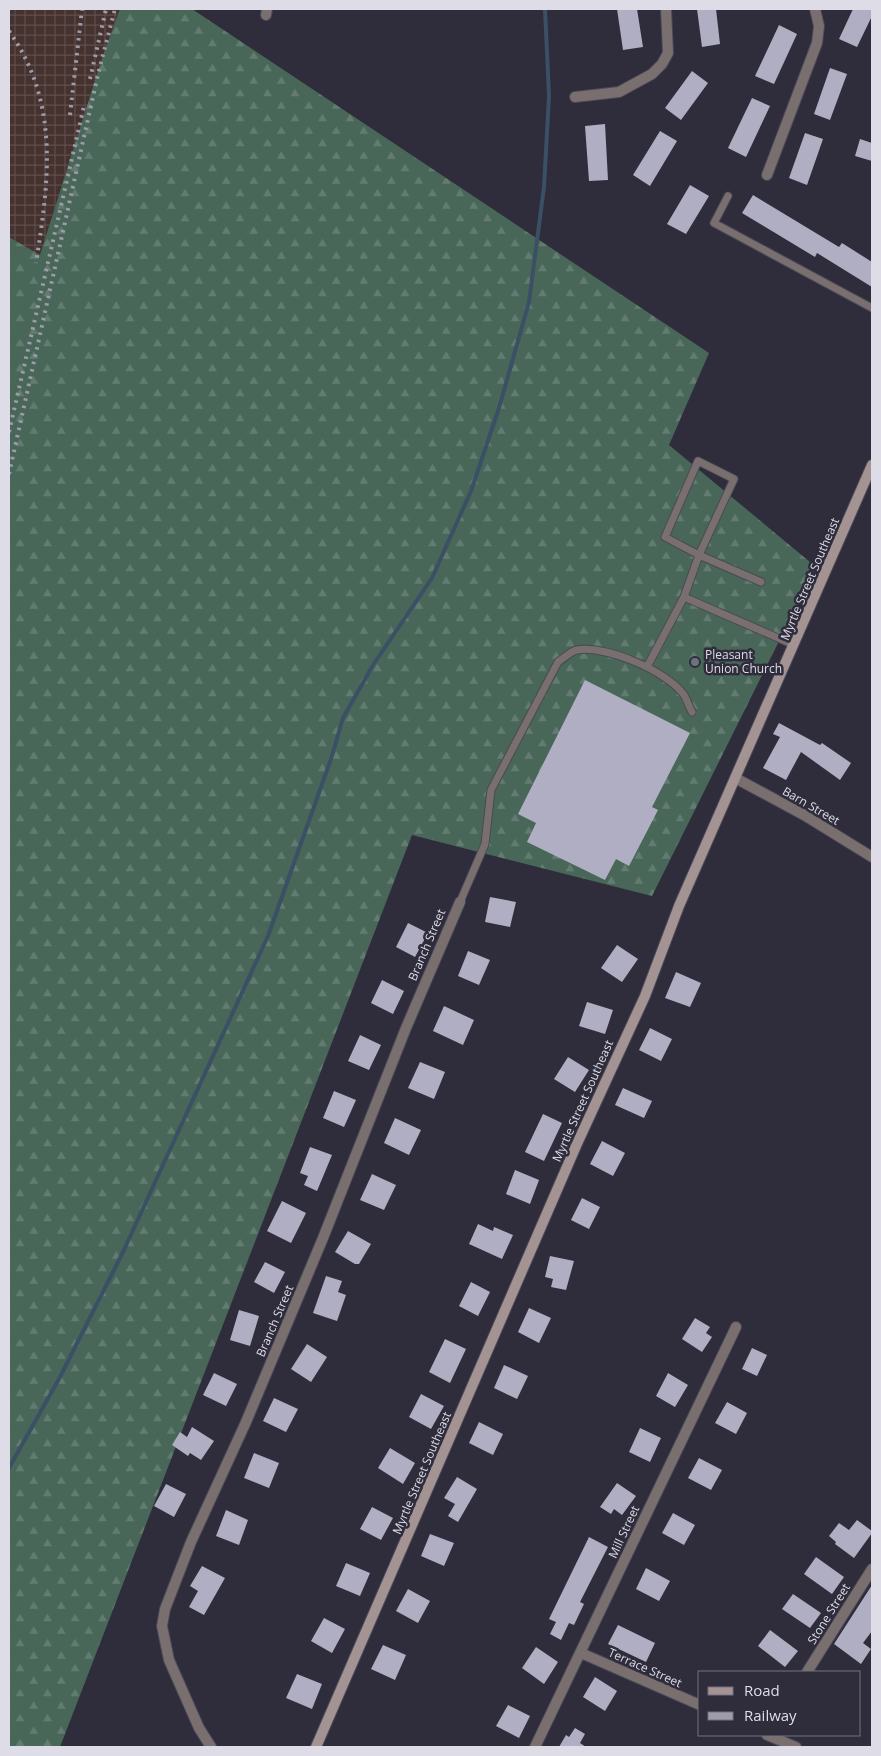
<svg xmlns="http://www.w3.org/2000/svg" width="881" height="1756" viewBox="0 0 881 1756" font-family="'Open Sans',sans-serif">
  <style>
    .industrial { fill: url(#industrial-grid) }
    .forest { fill: url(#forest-firs) }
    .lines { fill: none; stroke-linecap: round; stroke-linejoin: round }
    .stream { stroke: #3b5064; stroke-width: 4 }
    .building { fill: #b0aec2 }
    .lane-casing { stroke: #4b4857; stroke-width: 9 }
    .street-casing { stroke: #4b4857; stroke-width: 12 }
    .secondary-casing { stroke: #4b4857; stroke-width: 12 }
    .lane { stroke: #796f6f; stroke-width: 7 }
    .street { stroke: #796f6f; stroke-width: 10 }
    .secondary { stroke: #a39393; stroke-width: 10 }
    .rail { stroke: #9e9ca8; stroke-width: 4; stroke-dasharray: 2.5 5; stroke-linecap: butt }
    .worship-dot { fill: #6b7280; stroke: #2f2c3c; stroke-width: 2 }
    .labels { text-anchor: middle; stroke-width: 5; stroke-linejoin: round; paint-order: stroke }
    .street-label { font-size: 12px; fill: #dedde7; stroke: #2f2c3c }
    .poi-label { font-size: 12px; fill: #dedde7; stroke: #2f2c3c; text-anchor: start }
  </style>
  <defs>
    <pattern id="industrial-grid" width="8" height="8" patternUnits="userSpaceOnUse" patternTransform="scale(1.25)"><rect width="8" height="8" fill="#45312e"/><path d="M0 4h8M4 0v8" fill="none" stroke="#5f4e4c"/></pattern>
    <pattern id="forest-firs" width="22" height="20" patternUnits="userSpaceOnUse" patternTransform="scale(1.25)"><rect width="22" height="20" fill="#496759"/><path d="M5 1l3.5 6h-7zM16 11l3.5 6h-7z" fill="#637c71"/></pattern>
  </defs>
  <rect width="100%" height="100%" fill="#2f2c3c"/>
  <path class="industrial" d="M9,9H120L103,55L40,256L9,237Z"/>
  <path class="forest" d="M120,9H192L709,353L669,445L816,567L652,896L412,835L60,1747H9V237L40,255L103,55Z"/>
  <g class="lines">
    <path class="stream" d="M9,1468L60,1377L123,1252L268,936L331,759L343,718L373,665L432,578L471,491L499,408L529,302L544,187L549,96L545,9"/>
  </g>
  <path class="building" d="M617,9H637L643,47L623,50Z
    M697,9H716L720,44L702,47Z
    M853,9H872V16L857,47L839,39Z
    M779,25L797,34L774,84L755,76Z
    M830,68L847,74L830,120L814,114Z
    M692,71L708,83L681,120L665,108Z
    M752,98L770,106L746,157L728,148Z
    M605,124L608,180L589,181L585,126Z
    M660,131L677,141L650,186L633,175Z
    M805,133L823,139L807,185L789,178Z
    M860,139L872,143V161L855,156Z
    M690,185L709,196L686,234L667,224Z
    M753,195L839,247L842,243L872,262V287L817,253L815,257L742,213Z
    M585,680L690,733L652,807L658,810L629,866L616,859L605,880L527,842L536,823L518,814Z
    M779,723L820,745L822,743L851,763L840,780L801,752L786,780L763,768L780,737L773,734Z
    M490,897L516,902L510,927L485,922Z
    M408,923L428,933L415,957L396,947Z
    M617,945L638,959L622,982L601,968Z
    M468,951L490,960L479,985L458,976Z
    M676,972L701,983L690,1007L665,998Z
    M382,980L404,991L393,1014L371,1003Z
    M587,1002L613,1010L605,1034L579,1026Z
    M444,1006L474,1020L463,1045L433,1031Z
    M650,1028L672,1039L661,1061L639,1050Z
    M360,1035L381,1045L369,1070L348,1061Z
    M568,1057L589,1070L575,1092L554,1079Z
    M420,1062L445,1072L434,1099L408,1088Z
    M623,1088L652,1101L644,1118L615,1105Z
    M334,1091L356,1100L344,1127L323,1118Z
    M543,1114L562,1123L544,1161L525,1152Z
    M395,1118L421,1130L409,1155L384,1143Z
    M602,1141L625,1153L613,1176L590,1164Z
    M310,1147L332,1155L317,1191L304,1185L308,1176L300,1173Z
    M515,1170L539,1180L530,1204L506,1194Z
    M372,1174L396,1185L384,1210L360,1200Z
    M582,1198L600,1207L589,1229L571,1220Z
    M282,1201L306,1213L291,1243L267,1231Z
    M478,1224L493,1231L494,1227L513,1235L502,1259L469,1244Z
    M348,1231L371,1244L359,1264H355L335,1252Z
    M550,1256L574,1261L566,1290L551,1287L553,1279L545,1277Z
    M265,1262L285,1272L274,1293L254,1282Z
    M326,1276L342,1281L338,1292L346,1295L337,1321L313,1313Z
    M471,1282L490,1292L478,1316L459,1306Z
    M529,1308L551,1318L539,1343L518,1332Z
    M239,1310L259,1316L250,1346L230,1340Z
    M695,1318L710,1327L706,1333L712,1337L702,1352L682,1339Z
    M445,1339L466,1349L450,1383L429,1372Z
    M307,1344L327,1357L311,1382L291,1369Z
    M752,1348L767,1355L757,1376L742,1369Z
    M504,1365L528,1376L517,1399L494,1388Z
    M214,1373L237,1384L226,1406L203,1395Z
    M668,1373L688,1385L675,1407L656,1396Z
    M421,1394L444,1406L431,1429L409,1417Z
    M274,1398L298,1409L286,1432L263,1421Z
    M727,1402L747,1413L736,1434L715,1423Z
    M479,1422L503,1434L493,1455L469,1443Z
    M192,1427L214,1441L201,1460L190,1453L188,1456L172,1445L180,1432L187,1437Z
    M640,1428L661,1438L650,1462L629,1452Z
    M390,1448L415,1463L403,1484L378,1468Z
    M254,1453L279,1463L269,1488L244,1478Z
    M699,1458L722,1470L711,1490L688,1478Z
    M457,1477L477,1489L458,1522L448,1516L455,1504L444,1498Z
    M617,1483L636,1496L622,1515L614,1509L611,1514L600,1507Z
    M166,1484L186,1494L174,1517L154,1506Z
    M372,1507L393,1518L381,1540L360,1529Z
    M226,1510L248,1520L239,1545L216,1536Z
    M673,1513L695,1525L684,1545L662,1533Z
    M857,1520L872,1531V1533L854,1558L835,1544L836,1542L829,1536L839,1523L849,1530Z
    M430,1534L454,1543L444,1566L421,1556Z
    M589,1537L608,1547L580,1602L584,1604L574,1625L569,1623L561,1640L550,1634L556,1622L549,1619Z
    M816,1557L844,1577L832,1594L804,1574Z
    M346,1563L370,1573L360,1596L336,1586Z
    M202,1566L225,1578L204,1615L189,1607L198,1591L190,1586Z
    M646,1568L670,1581L659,1601L636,1589Z
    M872,1585V1631L863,1643L871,1649L861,1664L834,1644Z
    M408,1589L430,1601L418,1623L396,1611Z
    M793,1594L821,1613L810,1628L782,1609Z
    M324,1618L345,1629L332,1653L311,1641Z
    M618,1625L655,1643L646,1662L608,1644Z
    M770,1630L798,1651L785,1667L758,1646Z
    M383,1645L406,1655L395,1680L371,1669Z
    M536,1647L558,1662L544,1684L522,1668Z
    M297,1674L322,1684L312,1709L286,1698Z
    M595,1677L617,1691L605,1711L583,1697Z
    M508,1705L530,1716L519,1738L496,1726Z
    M575,1728L585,1734L580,1743L586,1747H559L566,1735L569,1737Z"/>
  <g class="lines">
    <g class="lane-casing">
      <path id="lane" d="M728,196L714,223L872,308
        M684,597L794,645
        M647,667L684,597L699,555L734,479L698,461L665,537L699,555L761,582
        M460,902L485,844L491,790L558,662C564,658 571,651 577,650C606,645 667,671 684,695C687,700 689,707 692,712"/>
    </g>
    <g class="street-casing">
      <path id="street" d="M266,15L267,9
        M575,97L619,92L652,74L662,64L668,53L666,9
        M767,175L817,43L819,26L815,9
        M737,779L804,815L872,857
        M581,1653L700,1705
        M807,1672L872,1569
        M767,1735L796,1747
        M211,1747L199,1728L169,1660L162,1626L165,1609L191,1542L246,1422L323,1238L406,1028L460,902
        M535,1747L736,1327"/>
    </g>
    <g class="secondary-casing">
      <path id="secondary" d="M316,1747L576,1146L645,996L679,906L872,465"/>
    </g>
    <use href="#lane" class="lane"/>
    <use href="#street" class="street"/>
    <use href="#secondary" class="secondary"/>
    <path class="rail" d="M9,31C60,103 49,181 36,263
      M90,79L106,9
      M70,115L82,9
      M9,432L84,106
      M9,474L98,74L115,9"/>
  </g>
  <circle class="worship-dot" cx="695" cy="662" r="5"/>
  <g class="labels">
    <g class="street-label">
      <text transform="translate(810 579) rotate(-67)" y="4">Myrtle Street Southeast</text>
      <text transform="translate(811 806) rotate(30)" y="4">Barn Street</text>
      <text transform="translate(427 945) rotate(-67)" y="4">Branch Street</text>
      <text transform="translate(583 1101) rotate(-66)" y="4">Myrtle Street Southeast</text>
      <text transform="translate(275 1321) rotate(-67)" y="4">Branch Street</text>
      <text transform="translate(422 1473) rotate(-67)" y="4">Myrtle Street Southeast</text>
      <text transform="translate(624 1532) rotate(-65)" y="4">Mill Street</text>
      <text transform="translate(829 1614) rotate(-58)" y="4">Stone Street</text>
      <text transform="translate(645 1668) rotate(24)" y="4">Terrace Street</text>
    </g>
    <g class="poi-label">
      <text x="705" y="659">Pleasant<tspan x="705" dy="14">Union Church</tspan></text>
    </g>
  </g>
  <rect width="881" height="1756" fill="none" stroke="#dedde7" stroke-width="20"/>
  <rect x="698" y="1671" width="162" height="65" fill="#2f2c3c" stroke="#757380"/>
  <rect x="708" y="1687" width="25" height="8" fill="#a39393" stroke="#757380"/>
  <text x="744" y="1696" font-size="15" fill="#dedde7">Road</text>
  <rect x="708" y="1712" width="25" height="8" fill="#9e9ca8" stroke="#757380"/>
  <text x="744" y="1721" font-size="15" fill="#dedde7">Railway</text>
</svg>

○ ○ ○ ○

§ **Task**:
Using the entries above, return exactly the lines from the line with "#4b4857; stroke-width: 9" to the line with "#796f6f; stroke-width: 7", counting both of those lines.

§ **Response box**:
    .lane-casing { stroke: #4b4857; stroke-width: 9 }
    .street-casing { stroke: #4b4857; stroke-width: 12 }
    .secondary-casing { stroke: #4b4857; stroke-width: 12 }
    .lane { stroke: #796f6f; stroke-width: 7 }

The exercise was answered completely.